Jones described her son as a great friend to many. She said he was intelligent, athletic and artistic. He was also an aspiring rapper who had made some rap videos that are posted on YouTube.

“The light that he possessed was too bright and too big for that little bitty body that he was in, and now you can let all that light into the universe and now he’s just everywhere,” she said.

How are officers trained to respond?

According to the department, “officers began receiving tourniquet training in 2014, and since 2015, Tactical Casualty Care for Law Enforcement training has been required by POST for all recruit officers at the Denver Police Training Academy.”

According to the DPD Operations Manual, officers who come in contact with an injured person should “provide first aid (when appropriate) to their level of training without any unreasonable delay,” while waiting for emergency medical services.

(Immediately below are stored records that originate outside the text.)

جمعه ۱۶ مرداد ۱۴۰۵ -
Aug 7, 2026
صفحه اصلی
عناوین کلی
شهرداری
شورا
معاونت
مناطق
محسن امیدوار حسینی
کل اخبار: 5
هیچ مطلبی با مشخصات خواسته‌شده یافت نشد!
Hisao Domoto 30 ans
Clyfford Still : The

The officers should make sure scene safety is the top priority, according to the operations manual. The operations manual also addresses officer procedures when handling a person who has been wounded by gunfire.

“Once it is safe to approach the suspect, officers will handcuff, search the individual thoroughly and take control of any weapons(s) within their immediate vicinity. When the suspect poses no further risk to officers or bystanders, officers will remove the handcuffs and when appropriate, they should rend first aid to their level of training without any unreasonable delay.”

Rodgers was also terminated last month for failing to provide proof that he had received the COVID-19 vaccine or had an approved exemption.